Ideas for Teaching Citizenship and Participation in our Democratic System--Getting Involved
Local Treasures
Take an Oral History-- A history of Your town through the words of the town elders.
Interview the older people in your community who have lived there all their lives to learn about its history. Ask them about the places they used to swim and explore when they were kids. Ask if those places still exist. If so, where are they? If not, what happened to them?
Ask them about what industries supported the community, whether farming was and is important and about programs in your community to preserve what farmland. Find out if local rivers are swimmable and fishable today.
A group trying to encourage people to appreciate the unique character of the place they lived began a project called Local Treasures. They asked people to tell them what local things, places and people were important to them.
You can do this, too!
Interview and, if possible, videotape your family and others in the community expressing what they find special about the place they live. If possible, videotape the places that they talk about and fade to the place as they are speaking.
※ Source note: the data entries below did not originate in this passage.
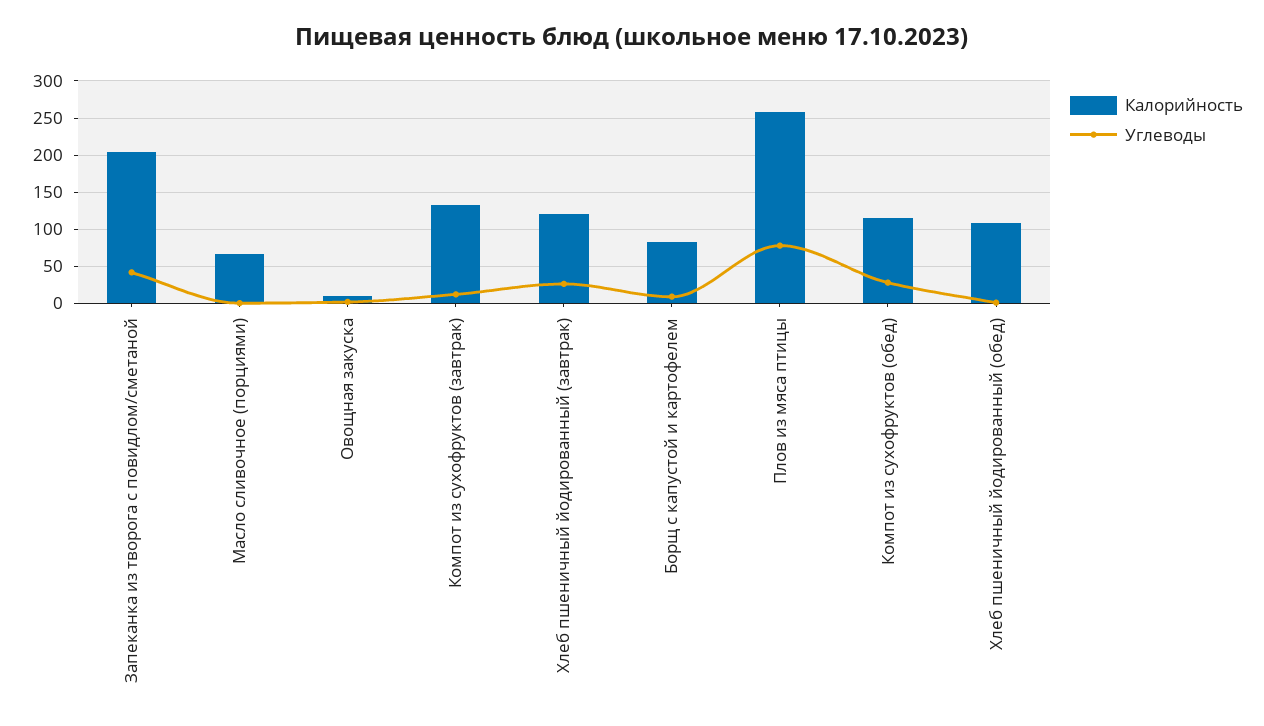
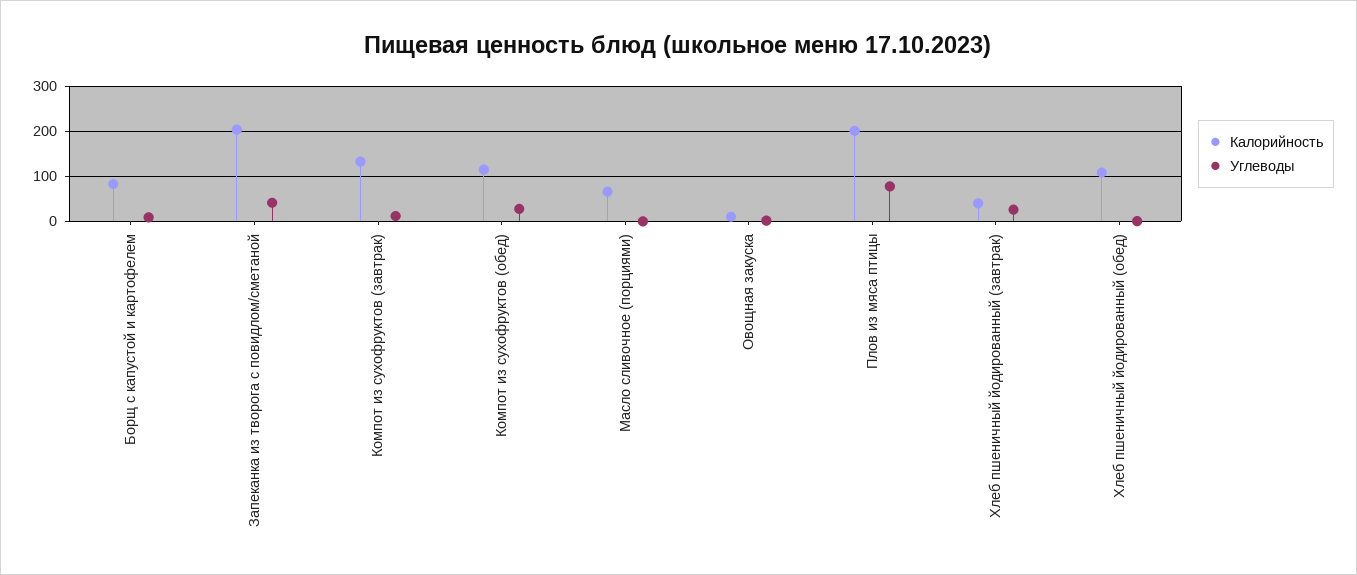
  {
    "Калорийность": {
      "Запеканка из творога с повидлом/сметаной": 200,
      "Масло сливочное (порциями)": 70,
      "Овощная закуска": 10,
      "Компот из сухофруктов (завтрак)": 130,
-     "Хлеб пшеничный йодированный (завтрак)": 120,
+     "Хлеб пшеничный йодированный (завтрак)": 40,
      "Борщ с капустой и картофелем": 80,
-     "Плов из мяса птицы": 260,
+     "Плов из мяса птицы": 200,
      "Компот из сухофруктов (обед)": 120,
      "Хлеб пшеничный йодированный (обед)": 110
    },
    "Углеводы": {
      "Запеканка из творога с повидлом/сметаной": 40,
      "Масло сливочное (порциями)": 0,
      "Овощная закуска": 0,
      "Компот из сухофруктов (завтрак)": 10,
      "Хлеб пшеничный йодированный (завтрак)": 30,
      "Борщ с капустой и картофелем": 10,
      "Плов из мяса птицы": 80,
      "Компот из сухофруктов (обед)": 30,
      "Хлеб пшеничный йодированный (обед)": 0
    }
  }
Find out if these places are protected or are in danger of disappearing. Let people know how important it is to try to protect places and things they loved before they they are threatened.
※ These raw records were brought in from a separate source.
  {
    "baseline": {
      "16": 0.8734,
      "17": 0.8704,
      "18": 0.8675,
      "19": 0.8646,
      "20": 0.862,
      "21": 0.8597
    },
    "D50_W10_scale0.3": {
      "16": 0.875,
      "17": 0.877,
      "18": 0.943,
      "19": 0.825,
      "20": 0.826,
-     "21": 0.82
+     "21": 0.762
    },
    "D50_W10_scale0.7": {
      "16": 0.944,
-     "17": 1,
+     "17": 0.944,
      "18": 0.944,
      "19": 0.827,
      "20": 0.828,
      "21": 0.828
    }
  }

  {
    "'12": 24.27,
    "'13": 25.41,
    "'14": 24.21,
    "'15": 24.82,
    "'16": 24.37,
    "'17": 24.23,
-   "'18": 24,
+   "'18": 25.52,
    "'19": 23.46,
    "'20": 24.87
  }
Kids Making A Difference in the World
Children convinced MacDonalds to use recycled cardboard containers instead of styrofoam. Kids were responsible for getting the tunafish companies to stop fishing for tuna in places where dolphins would get caught in their nets. Children helped to save Belt Woods in Maryland. Children saved an old growth forest in Michigan and the oldest cypress swamp in Coral Springs, Florida. Kids, you can make a difference in the world!